I have a special fondness for rib chops…be it beef, veal, pork, or lamb. It must be something to do with the primal urge to gnaw the last remnants of fire-licked, juicy meat from the bone. I’ve never claimed to be lady-like or restrained when it comes to eating!
A rib chop differs from a loin chop in that the rib meat is a little richer and fattier, and thus tastier, compared to the leaner loin meat. Think rib eye steak vs. strip steak. Veal rib chops are usually a little pricey, but I think this marinade would work fine with some good, thick pork rib chops (or any other chops for that matter).
I prepared this marinade in the morning before work, rubbed it well into the chops, and let it soak in all day (about 10 hours). My aim was for the marinade to act both as a rub and a brine – it seemed to work because the chops turned out juicy, tender, and oh so flavorful!
Ingredients (for 2 chops):
- 3-4 cloves garlic, minced
- 1 – 2 tablespoons fresh rosemary, chopped
- 1 teaspoon dry mustard
- 1 teaspoon kosher salt
- 1 teaspoon Florida Seasoned Pepper or freshly ground black pepper
- 1 teaspoon honey
- 2-3 teaspoons water
- enough extra-virgin olive oil to make mixture into a loose paste
Mix marinade ingredients together, adding enough olive oil to make it into a soupy paste. Place the chops in a resealable bag and pour in the marinade. Massage it into the chops, seal bag, refrigerate, and let marinate for at least 4 hours – longer if possible. About an hour before grilling, take chops out of the refrigerator and allow to warm to room temperature.

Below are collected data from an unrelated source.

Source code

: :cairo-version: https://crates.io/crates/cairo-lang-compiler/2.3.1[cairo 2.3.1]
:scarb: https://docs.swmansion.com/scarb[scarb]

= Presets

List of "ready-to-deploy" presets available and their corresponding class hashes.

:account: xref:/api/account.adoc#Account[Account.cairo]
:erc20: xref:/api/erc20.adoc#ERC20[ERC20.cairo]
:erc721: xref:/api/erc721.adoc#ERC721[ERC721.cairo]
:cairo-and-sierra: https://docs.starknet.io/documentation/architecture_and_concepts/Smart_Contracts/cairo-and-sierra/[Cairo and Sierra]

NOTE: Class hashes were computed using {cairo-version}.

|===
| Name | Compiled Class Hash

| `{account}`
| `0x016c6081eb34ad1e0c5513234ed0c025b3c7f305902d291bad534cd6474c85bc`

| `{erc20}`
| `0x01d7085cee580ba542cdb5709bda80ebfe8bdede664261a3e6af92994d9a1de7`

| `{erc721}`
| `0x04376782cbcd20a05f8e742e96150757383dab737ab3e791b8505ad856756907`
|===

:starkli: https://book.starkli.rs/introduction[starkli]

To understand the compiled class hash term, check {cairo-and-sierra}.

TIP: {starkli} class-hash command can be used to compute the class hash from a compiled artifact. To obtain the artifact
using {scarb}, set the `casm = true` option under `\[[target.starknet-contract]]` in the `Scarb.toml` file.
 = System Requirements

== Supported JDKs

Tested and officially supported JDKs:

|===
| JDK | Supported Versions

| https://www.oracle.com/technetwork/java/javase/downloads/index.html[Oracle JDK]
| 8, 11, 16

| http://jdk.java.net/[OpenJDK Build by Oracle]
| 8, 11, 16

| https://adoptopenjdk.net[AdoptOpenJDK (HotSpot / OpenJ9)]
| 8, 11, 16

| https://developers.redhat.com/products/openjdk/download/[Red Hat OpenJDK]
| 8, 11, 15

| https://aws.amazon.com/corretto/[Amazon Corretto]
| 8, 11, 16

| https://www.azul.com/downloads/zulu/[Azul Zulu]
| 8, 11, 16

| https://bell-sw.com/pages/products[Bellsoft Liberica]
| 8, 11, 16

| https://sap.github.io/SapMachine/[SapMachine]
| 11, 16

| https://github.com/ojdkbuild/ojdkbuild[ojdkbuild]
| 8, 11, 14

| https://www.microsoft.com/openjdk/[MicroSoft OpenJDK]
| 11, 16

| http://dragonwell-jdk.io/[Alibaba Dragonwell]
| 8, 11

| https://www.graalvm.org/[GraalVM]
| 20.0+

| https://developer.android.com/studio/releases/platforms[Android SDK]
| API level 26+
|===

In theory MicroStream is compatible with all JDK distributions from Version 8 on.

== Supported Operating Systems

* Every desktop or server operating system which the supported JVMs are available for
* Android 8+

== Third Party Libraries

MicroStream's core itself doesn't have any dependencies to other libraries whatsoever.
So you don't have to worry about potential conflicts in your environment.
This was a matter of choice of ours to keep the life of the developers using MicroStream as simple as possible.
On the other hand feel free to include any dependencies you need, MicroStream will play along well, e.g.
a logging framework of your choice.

Set grill up for direct cooking around 400F. When coals are ready, put the chops on the grill. Grill on each side for about 5 minutes, then continue to grill for 3-4 minutes each side until the chops are cooked “medium” to “medium well”, or to your preference. Our chops cooked approximately a total of 9 minutes on each side. Like pork, I prefer to cook veal until it just barely loses the pinkness in the center. Remove from grill and allow to rest for 5 minutes before serving.
We served these chops with sauteed spinach and mushrooms.